◆ Extracted records ◆
===

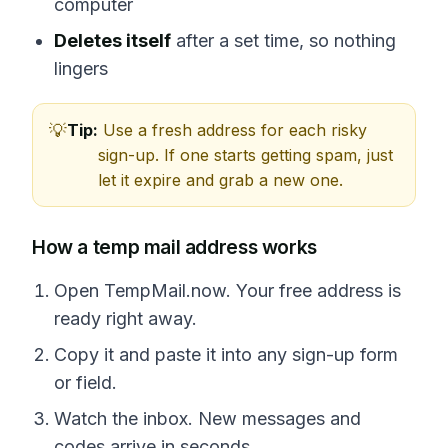
computer
Deletes itself
after a set time, so nothing
lingers
Tip:
Use a fresh address for each risky
sign-up. If one starts getting spam, just
let it expire and grab a new one.
How a temp mail address works
Open TempMail.now. Your free address is
ready right away.
Copy it and paste it into any sign-up form
or field.
Watch the inbox. New messages and
codes arrive in seconds.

===

◆ Task item ◆
What are the lines from the one with "Open TempMail.now. Your free address is" through the end of the entries? Give them again exactly, both end lines included.

◆ Written answer ◆
Open TempMail.now. Your free address is
ready right away.
Copy it and paste it into any sign-up form
or field.
Watch the inbox. New messages and
codes arrive in seconds.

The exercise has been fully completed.